Gerresheimer sees record revenue growth in Q3 2021, customers to bear the brunt of raw material, energy price hikes

By Jane Byrne

- Last updated on GMT

© GettyImages/Aajan
© GettyImages/Aajan

Related tags Gerresheimer energy prices syringes ready-to-fill

Drug packaging and delivery system company, Gerresheimer, noted the prefillable syringes business is booming as it reported double digit organic revenue growth in Q3 2021.

Management described the quarter as one of the strongest in Gerresheimer’s history. 

The biological solutions division outperformed again with more than 30% revenue growth year over year, said Dr Bernd Metzner​the company’s chief financial officer. 

“We achieved an organic adjusted EBITDA increase of 3.5% despite headwinds from higher prices for raw materials and energy. This shows that we are quite resilient against the inflationary pressure and demonstrates that our strong market positive provides significant pricing power,”​ he said on a call with analysts.

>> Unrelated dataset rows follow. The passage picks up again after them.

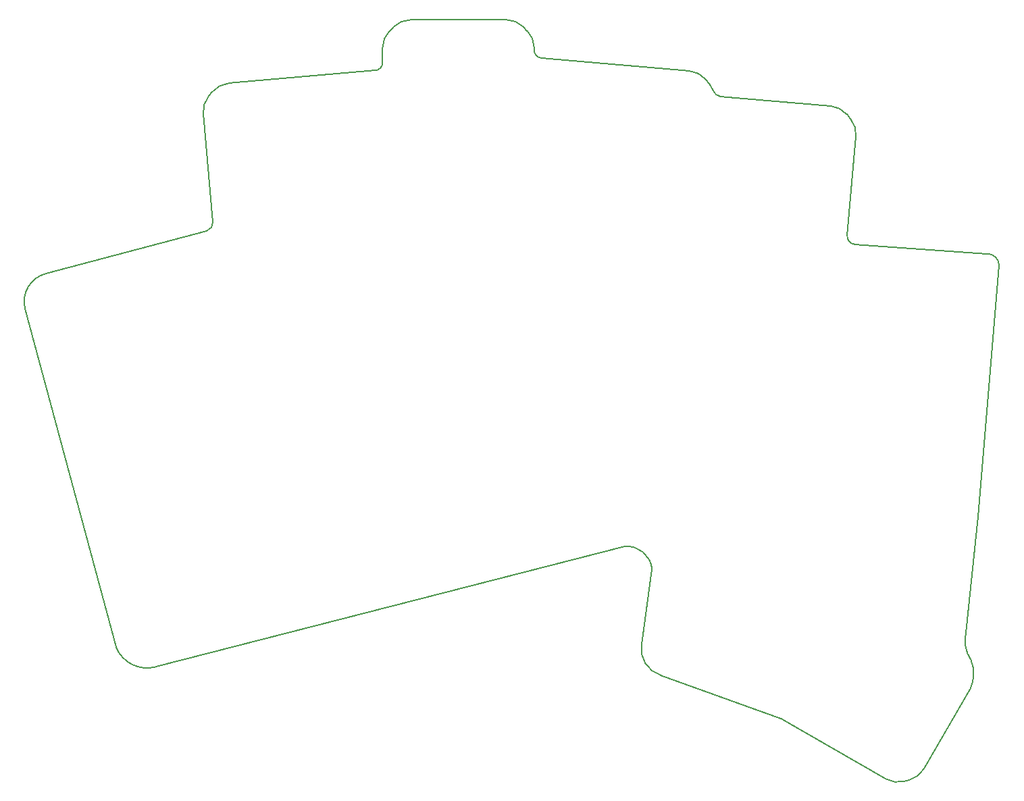
<source format=gbr>
%TF.GenerationSoftware,KiCad,Pcbnew,(5.1.10-1-10_14)*%
%TF.CreationDate,2021-10-09T22:38:14+01:00*%
%TF.ProjectId,architeuthis_dux,61726368-6974-4657-9574-6869735f6475,VERSION_HERE*%
%TF.SameCoordinates,Original*%
%TF.FileFunction,Profile,NP*%
%FSLAX46Y46*%
G04 Gerber Fmt 4.6, Leading zero omitted, Abs format (unit mm)*
G04 Created by KiCad (PCBNEW (5.1.10-1-10_14)) date 2021-10-09 22:38:14*
%MOMM*%
%LPD*%
G01*
G04 APERTURE LIST*
%TA.AperFunction,Profile*%
%ADD10C,0.150000*%
%TD*%
G04 APERTURE END LIST*
D10*
X-6093981Y34125586D02*
G75*
G02*
X-3450000Y38500000I3493981J874414D01*
G01*
X111850001Y-6506079D02*
X113350000Y8000000D01*
X112475697Y-9940603D02*
G75*
G02*
X111850001Y-6506079I3624303J2434525D01*
G01*
X112475697Y-9940604D02*
G75*
G02*
X112413047Y-13494963I-4162649J-1704360D01*
G01*
X72499999Y1449999D02*
X71172239Y-7949321D01*
X69055499Y4300517D02*
G75*
G02*
X72499999Y1449999I294501J-3150517D01*
G01*
X73600000Y-11850001D02*
G75*
G02*
X71172239Y-7949321I1019004J3340075D01*
G01*
X114500000Y41000000D02*
G75*
G02*
X116000000Y39500000I0J-1500000D01*
G01*
X10296959Y-10797441D02*
G75*
G02*
X5320411Y-8341818I-1096959J4047441D01*
G01*
X-6094197Y34126451D02*
X5320411Y-8341818D01*
X69055499Y4300518D02*
X10296959Y-10797441D01*
X-3450000Y38500000D02*
X16699654Y43882860D01*
X16244706Y58564258D02*
X17437027Y44935941D01*
X16244706Y58564258D02*
G75*
G02*
X16935156Y60754088I2988584J261468D01*
G01*
X16935156Y60754088D02*
X17389677Y61295764D01*
X17389677Y61295764D02*
G75*
G02*
X19426343Y62355983I2298131J-1928364D01*
G01*
X19426343Y62355983D02*
X37814054Y63964699D01*
X38726898Y64960892D02*
X38726898Y66819243D01*
X38726898Y66819243D02*
G75*
G02*
X39605580Y68940562I3000000J-3D01*
G01*
X39605580Y68940562D02*
X40105578Y69440560D01*
X40105578Y69440560D02*
G75*
G02*
X42226898Y70319240I2121320J-2121320D01*
G01*
X42226898Y70319240D02*
X54226899Y70319240D01*
X54226899Y70319240D02*
G75*
G02*
X56348220Y69440560I0J-3000001D01*
G01*
X56348220Y69440560D02*
X56848218Y68940560D01*
X56848218Y68940560D02*
G75*
G02*
X57726898Y66819240I-2121320J-2121321D01*
G01*
X57726898Y66819240D02*
X57726899Y66522342D01*
X58639742Y65526146D02*
X77189833Y63903222D01*
X77189833Y63903222D02*
G75*
G02*
X79226499Y62843002I-261466J-2988583D01*
G01*
X79226499Y62843002D02*
X79681019Y62301328D01*
X79681019Y62301328D02*
G75*
G02*
X80208631Y61380519I-2298133J-1928363D01*
G01*
X113350000Y8000000D02*
X116000000Y39500000D01*
X97875623Y42184360D02*
X114500000Y41000000D01*
X81063389Y60720176D02*
X94874396Y59511870D01*
X94874396Y59511870D02*
G75*
G02*
X96911062Y58451648I-261468J-2988584D01*
G01*
X96911062Y58451648D02*
X97365583Y57909972D01*
X97365583Y57909972D02*
G75*
G02*
X98056033Y55720142I-2298133J-1928362D01*
G01*
X96966587Y43267710D02*
X98056033Y55720142D01*
X73600000Y-11850000D02*
X88651435Y-17277713D01*
X112413047Y-13494963D02*
X106580885Y-23570291D01*
X106580884Y-23570292D02*
G75*
G02*
X104759265Y-24968070I-2598076J1500000D01*
G01*
X104759265Y-24968070D02*
X104076254Y-25151083D01*
X104076254Y-25151083D02*
G75*
G02*
X101799795Y-24851382I-776458J2897779D01*
G01*
X88809414Y-17351380D02*
X101799795Y-24851382D01*
X17437027Y44935941D02*
G75*
G02*
X16699654Y43882860I-996193J-87157D01*
G01*
X38726898Y64960892D02*
G75*
G02*
X37814054Y63964699I-999999J1D01*
G01*
X58639742Y65526145D02*
G75*
G02*
X57726899Y66522342I87158J996196D01*
G01*
X81063389Y60720176D02*
G75*
G02*
X80208631Y61380519I87156J996194D01*
G01*
X97875623Y42184360D02*
G75*
G02*
X96966587Y43267710I87157J996193D01*
G01*
X88651434Y-17277713D02*
G75*
G02*
X88809414Y-17351380I-342021J-939693D01*
G01*
M02*

</source>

Raw material, energy prices   

As costs for raw materials such as plastic resin, electricity and gas have risen sharply over the past few months, the company said it is taking “suitable and short-term effective measures”​ to counteract those price hikes.  

“These headwinds are only temporary in nature and we will be able to pass the prices increases onto customers,”​ continued Dr Metzner.

Historically, Gerresheimer has not been aggressive on prices, certainly in the past 10 years, said an analyst on the call, who wondered what the attitude of customers was to those price increases.

In response, management acknowledged the sensitive nature of the topic but said they were managing the process in “a fair and very effective way.” 

Demand for ready-to-fill vials is increasing, commented the executives when pressed for details on the syringes market potential. Indeed, the company expects to see solid double-digit growth in syringes in 2022. 

Management also reiterated a statement from last August that the company plans to upgrade the capacity it added in response to the COVID-19 crisis to support the production of high-value products such as ready-to-fill vials when the pandemic ends.